Die interpretative Unauflösbarkeit, die der Betrachter bei ZERO FOLD vor Martin Durhams Arbeiten erlebt, ist eher lust- als qualvoll, DOUBLE BIND wird hier als ein augenzwinkerndes Wortspiel in unterschiedlichen Medien betrieben: Collage, Zeichnung und Installation.
Die Ingredienzien der Installationen des Künstlers kommen bekannt daher, speisen sich aus Alltagskontexten, und erzeugen ein Gefühl trügerischer Vertrautheit, um den Betrachter dann doch wieder auf sich selbst zurückzuwerfen. Durham verwendet häufig Spiegel, Neonröhren, Pailettenbänder, verchromte oder hochglanzlackierte Elemente – Materialien, die einen gewissen Sleek chic ausstrahlen und gleichzeitig eine nüchterne Funktionalität zu besitzen scheinen. Sie vereinen die Strenge von wissenschaftlichen Stationen oder physikalischen Versuchsanordnungen mit einer poetischen, rätselhaften Atmosphäre, die auch sehr spielerische Komponenten hat.
Durhams modellhafte Installationen werden von anderen, korrespondierenden Werken konterkariert und ergänzt, in denen er in zarten Bleistift-, Aquarell- und Tuschzeichnungen eine surrealistische Bildwelt erschafft: organisch wuchernde und mäandernde figurative Darstellungen, bevölkert von amorphen Zwitterwesen zwischen Mensch, Tier und Pflanze. Damit formverwandt sind seine Laubsägearbeiten aus Holz und HDF-Platten.

Humorvolle Zitate aus dem Surrealismus, der Concept oder Minimal Art, verleiten in allen Werkgruppen immer wieder dazu, verfrüht den Anker in die Kunsthistorie auszuwerfen: „Sieht doch so aus wie…“, und ihn dann angesichts der Ironie im Titel doch schnell wieder lichten zu müssen. Auch Martin Durhams Collagen aus einfachsten Grundmaterialien, wie Found Footage aus Zeitschriften, fordern zum wiederholten Überprüfen des Gesehenen heraus: Die lapidar und mit unprätentiöser Geste montierten Collagen offenbaren ebenfalls erst auf den zweiten Blick ihre Elaboriertheit und, wie beispielsweise die zart gemusterten Futter-Inlays von Briefumschlägen, eine feine Material-Poesie. Entsprechend lauert in den Zeichnungen hinter einem manchmal beinahe lieblichen Duktus und einem naiv anmutenden Bildrepertoire Paradoxes und Abgründiges: tiefschwarzer Humor, ironischer Wortwitz, erotische Aufladungen und sexistische Anspielungen.

DOUBLE BIND, eine doppelte Bindung, ist in den Arbeiten von Martin Durham gegeben durch die permanente Rückbindung an die Kunstgeschichte, die der Künstler vor seiner künstlerischen Ausbildung studiert hat, und andererseits an die banale alltägliche Herkunft der Materialien. Innerhalb des Werkes findet sie statt zwischen den Zeichnungen, Collagen und dreidimensionalen Anordnungen sowie unter den immanenten Bestandteilen der Installationen, wo sich Farben und Formen doppeln, spiegeln, wiederholen – und nicht zuletzt auch in der Korrespondenz mit dem Raum, auf den sich der Künstler auf der Basis bestimmter Grundelemente immer wieder neu und jeweils anders bezieht.

Eines ums andere Mal muss der Betrachter amüsiert feststellen, sich in der Falle, im Catch 22 zu befinden, gefangen im Dilemma, vermeintlich alles erkennen, und doch nichts einfach enträtseln zu können, denn: What you see is not, what you get.

**Ziel der Übung**
Geben Sie den Ausgangstext von „Durhams modellhafte Installationen“ bis einschließlich „Holz und HDF-Platten.“ wieder. Benennen Sie dabei „Zwitterwesen“ in „Mischwesen“ um.

**Datensätze**
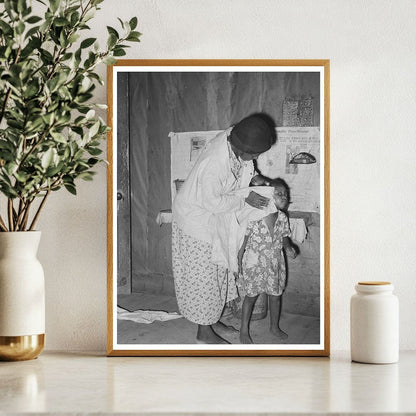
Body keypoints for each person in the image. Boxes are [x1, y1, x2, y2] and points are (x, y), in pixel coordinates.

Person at [172, 114, 274, 344]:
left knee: (220, 273)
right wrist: (244, 200)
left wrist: (255, 180)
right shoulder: (214, 163)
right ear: (243, 148)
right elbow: (212, 202)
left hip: (211, 218)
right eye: (255, 154)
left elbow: (244, 168)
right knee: (205, 279)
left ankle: (211, 318)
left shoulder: (233, 140)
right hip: (195, 223)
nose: (256, 158)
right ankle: (203, 332)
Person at [237, 178, 299, 344]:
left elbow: (285, 236)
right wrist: (238, 260)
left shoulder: (283, 218)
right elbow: (243, 241)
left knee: (275, 295)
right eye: (279, 193)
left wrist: (288, 247)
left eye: (285, 194)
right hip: (254, 263)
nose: (284, 197)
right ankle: (243, 330)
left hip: (274, 262)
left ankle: (274, 327)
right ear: (268, 196)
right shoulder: (254, 216)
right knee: (250, 296)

**Antwort zur Aufgabe**
Durhams modellhafte Installationen werden von anderen, korrespondierenden Werken konterkariert und ergänzt, in denen er in zarten Bleistift-, Aquarell- und Tuschzeichnungen eine surrealistische Bildwelt erschafft: organisch wuchernde und mäandernde figurative Darstellungen, bevölkert von amorphen Mischwesen zwischen Mensch, Tier und Pflanze. Damit formverwandt sind seine Laubsägearbeiten aus Holz und HDF-Platten.